Pandemie

Corona: Verstoß gegen Ansammlungsverbot gilt als Straftat

Der Kommunale Ordnungsdienst (KOD) kann nun auch ohne weitere Ansprache sofort Bußgelder in Höhe von 200 Euro verhängen, wenn er eine Gruppe ab drei Personen in der Öffentlichkeit antrifft. Ausnahmen gelten nur für Familien und Menschen, die zusammen in einem Haushalt leben.

Der Kommunale Ordnungsdienst (KOD) kann nun auch ohne weitere Ansprache sofort Bußgelder in Höhe von 200 Euro verhängen, wenn er eine Gruppe ab drei Personen in der Öffentlichkeit antrifft. Ausnahmen gelten nur für Familien und Menschen, die zusammen in einem Haushalt leben.

Foto: Kerstin Bögeholz / FUNKE FotoServices

Oberhausen.  Das Land hat die Corona-Schutzverordnung noch einmal geschärft: Verstöße gegen das öffentliche Ansammlungsverbot werden als Straftat eingestuft.

Der Krisenstab der Stadt Oberhausen hat noch einmal eindringlich alle Geschäftsinhaber ermahnt, dass jeder einzelne der derzeit noch geöffneten Einzelhandelsläden ohne Ausnahme regeln muss, dass nicht zu viele Menschen im Geschäft sind.

„Die Anzahl von gleichzeitig im Geschäftslokal anwesenden Kunden darf eine Person pro zehn Quadratmeter der für Kunden zugänglichen Lokalfläche nicht übersteigen“, heißt es in der aktualisierten NRW-Corona-Schutzverordnung vom 30. März 2020. „Alle Einrichtungen haben die erforderlichen Vorkehrungen zur Hygiene, zur Steuerung des Zutritts, zur Vermeidung von Warteschlangen und zur Gewährleistung eines Mindestabstands von 1,5 Metern zwischen Personen zu treffen.“ Alle Ladeninhaber müssen also in der Regel eine Einlasskontrolle vornehmen. In Oberhausen hatte es bei einigen Missverständnisse darüber gegeben, die glaubten, dies gelte nur für Großhändler.

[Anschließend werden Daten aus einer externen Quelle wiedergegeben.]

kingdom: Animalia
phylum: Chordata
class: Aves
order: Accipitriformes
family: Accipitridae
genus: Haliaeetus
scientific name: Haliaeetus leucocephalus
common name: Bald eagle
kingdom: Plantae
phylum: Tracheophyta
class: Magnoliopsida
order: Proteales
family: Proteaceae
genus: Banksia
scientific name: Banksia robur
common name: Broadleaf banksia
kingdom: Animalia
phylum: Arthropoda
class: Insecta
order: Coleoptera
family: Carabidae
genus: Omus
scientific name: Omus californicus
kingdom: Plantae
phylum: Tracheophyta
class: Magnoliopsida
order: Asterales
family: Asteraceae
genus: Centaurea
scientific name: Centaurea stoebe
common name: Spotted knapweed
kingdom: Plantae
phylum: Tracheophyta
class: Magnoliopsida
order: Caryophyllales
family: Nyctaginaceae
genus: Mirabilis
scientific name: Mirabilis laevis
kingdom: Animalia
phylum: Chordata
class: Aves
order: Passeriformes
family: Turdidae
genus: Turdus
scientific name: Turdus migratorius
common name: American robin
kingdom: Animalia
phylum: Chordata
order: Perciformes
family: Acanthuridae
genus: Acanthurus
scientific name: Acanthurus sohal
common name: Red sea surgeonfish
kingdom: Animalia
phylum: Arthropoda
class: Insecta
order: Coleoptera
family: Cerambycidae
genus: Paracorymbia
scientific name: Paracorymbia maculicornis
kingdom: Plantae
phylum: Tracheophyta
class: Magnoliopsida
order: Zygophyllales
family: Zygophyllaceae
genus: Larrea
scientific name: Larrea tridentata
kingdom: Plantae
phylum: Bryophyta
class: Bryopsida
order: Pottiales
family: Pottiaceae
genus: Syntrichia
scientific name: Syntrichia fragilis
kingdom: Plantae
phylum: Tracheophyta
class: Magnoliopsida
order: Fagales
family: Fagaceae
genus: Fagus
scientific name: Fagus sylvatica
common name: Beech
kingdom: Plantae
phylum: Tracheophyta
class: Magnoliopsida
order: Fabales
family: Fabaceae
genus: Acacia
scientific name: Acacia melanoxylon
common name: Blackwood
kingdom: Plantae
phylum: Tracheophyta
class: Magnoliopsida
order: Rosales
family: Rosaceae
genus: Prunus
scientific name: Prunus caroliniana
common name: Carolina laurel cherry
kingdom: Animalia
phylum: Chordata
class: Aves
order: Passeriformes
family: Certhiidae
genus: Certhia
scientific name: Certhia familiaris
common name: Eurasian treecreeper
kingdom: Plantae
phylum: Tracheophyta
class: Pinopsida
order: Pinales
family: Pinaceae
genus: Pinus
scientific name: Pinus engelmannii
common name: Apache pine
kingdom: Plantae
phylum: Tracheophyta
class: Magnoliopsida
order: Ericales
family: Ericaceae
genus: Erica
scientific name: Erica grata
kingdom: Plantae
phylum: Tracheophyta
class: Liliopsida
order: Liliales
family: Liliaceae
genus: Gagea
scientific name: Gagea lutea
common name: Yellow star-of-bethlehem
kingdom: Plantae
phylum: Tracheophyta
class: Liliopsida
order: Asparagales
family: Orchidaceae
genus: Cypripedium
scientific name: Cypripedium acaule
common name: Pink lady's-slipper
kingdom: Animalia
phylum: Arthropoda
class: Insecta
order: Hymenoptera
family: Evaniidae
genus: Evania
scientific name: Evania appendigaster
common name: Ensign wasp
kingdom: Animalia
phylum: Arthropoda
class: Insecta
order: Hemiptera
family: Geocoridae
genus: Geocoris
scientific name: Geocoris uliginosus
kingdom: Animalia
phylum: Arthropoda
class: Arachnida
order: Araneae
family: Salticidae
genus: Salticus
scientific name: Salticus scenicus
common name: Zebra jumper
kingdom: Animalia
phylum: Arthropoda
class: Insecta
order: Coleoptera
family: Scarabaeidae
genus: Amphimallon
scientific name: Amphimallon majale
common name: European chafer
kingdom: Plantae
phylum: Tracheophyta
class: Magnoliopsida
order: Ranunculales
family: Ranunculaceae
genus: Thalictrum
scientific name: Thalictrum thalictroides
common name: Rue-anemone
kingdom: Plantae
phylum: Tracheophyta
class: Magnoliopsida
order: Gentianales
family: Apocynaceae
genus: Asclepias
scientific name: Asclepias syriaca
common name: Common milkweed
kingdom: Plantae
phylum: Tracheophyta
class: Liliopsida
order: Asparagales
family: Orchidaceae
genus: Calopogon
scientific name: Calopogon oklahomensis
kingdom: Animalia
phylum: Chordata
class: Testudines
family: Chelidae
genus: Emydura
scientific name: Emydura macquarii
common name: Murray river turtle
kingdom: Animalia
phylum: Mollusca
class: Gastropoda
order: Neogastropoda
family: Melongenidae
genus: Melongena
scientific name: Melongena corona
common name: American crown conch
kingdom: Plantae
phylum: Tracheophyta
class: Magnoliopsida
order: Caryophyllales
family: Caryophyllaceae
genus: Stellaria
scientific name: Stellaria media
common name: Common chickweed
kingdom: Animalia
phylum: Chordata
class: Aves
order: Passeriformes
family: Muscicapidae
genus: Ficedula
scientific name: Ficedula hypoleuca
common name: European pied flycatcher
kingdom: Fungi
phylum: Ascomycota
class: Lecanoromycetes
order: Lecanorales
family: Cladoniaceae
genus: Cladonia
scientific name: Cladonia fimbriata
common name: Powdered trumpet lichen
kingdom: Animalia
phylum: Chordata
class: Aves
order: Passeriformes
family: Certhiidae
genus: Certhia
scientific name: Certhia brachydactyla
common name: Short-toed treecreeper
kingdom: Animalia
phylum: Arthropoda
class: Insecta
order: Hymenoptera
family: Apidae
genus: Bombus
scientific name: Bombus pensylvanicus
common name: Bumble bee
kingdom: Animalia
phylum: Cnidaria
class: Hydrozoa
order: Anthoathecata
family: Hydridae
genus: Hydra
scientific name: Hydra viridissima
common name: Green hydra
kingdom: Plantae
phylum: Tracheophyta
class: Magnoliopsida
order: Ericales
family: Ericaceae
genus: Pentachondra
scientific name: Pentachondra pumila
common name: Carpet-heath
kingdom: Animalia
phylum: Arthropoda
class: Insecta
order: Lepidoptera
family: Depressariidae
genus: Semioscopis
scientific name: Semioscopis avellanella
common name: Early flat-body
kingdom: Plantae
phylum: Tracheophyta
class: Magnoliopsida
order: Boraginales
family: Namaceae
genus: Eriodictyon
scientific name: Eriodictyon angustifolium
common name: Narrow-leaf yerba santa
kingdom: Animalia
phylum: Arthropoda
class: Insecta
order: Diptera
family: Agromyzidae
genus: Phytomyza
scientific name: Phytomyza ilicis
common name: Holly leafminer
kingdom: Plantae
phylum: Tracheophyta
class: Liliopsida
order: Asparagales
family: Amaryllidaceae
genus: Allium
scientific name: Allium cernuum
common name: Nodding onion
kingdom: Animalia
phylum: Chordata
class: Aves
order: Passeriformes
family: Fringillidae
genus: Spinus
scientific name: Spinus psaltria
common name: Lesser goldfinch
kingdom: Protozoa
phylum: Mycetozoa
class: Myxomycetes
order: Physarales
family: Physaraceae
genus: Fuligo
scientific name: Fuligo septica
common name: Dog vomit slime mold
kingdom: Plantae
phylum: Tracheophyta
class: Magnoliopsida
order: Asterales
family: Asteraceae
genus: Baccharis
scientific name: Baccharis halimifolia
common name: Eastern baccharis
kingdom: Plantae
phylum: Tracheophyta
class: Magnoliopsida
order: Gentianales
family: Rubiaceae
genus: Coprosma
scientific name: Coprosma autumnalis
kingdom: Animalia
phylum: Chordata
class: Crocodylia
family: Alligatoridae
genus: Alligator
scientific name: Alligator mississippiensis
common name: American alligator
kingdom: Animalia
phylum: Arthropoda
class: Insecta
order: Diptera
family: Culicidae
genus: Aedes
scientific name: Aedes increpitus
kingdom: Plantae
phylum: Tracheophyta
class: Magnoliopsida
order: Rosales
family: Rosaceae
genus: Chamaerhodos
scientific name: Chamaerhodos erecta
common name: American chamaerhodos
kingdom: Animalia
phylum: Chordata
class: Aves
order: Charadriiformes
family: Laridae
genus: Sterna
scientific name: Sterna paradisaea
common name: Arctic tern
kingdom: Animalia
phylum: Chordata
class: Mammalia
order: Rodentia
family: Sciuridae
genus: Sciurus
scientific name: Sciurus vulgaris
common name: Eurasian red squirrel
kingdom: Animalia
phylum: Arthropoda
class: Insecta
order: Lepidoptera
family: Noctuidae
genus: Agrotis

Straftaten können mit Gefängnis bis zu fünf Jahren geahndet werden

Das Land hat außerdem die Coronaschutz-Verordnung noch einmal nachgeschärft: Nun gilt auch ein Verstoß gegen das Ansammlungsverbot bei kleinen Gruppen als eine Straftat – und nicht mehr nur als Ordnungswidrigkeit. Ordnungswidrigkeiten sind nur eine geringfügige Verletzung von Vorschriften, Straftaten können nicht nur mit Geld, sondern auch mit Gefängnis bestraft werden – bis zu fünf Jahren nach dem Infektionsschutzgesetz.

„Ab sofort handelt es sich bereits bei einer Ansammlung ab drei Personen um eine Straftat, wenn diese der Aufforderung zur Auflösung nicht nachkommen“, sagt Kristenstabsleiter Michael Jehn. Ohne längere Ansprache können Ordnungsamt und Polizei zudem Verstöße gegen das Ansammlungsverbot der Corona-Schutzverordnung mit Bußgeld belegen. Das Bußgeld beläuft sich nach wie vor auf 200 Euro pro Person. Ausnahmen von der Gruppen-Regelung gelten für die Größe nur für Familien und Menschen, die zusammen in einem Haushalt leben.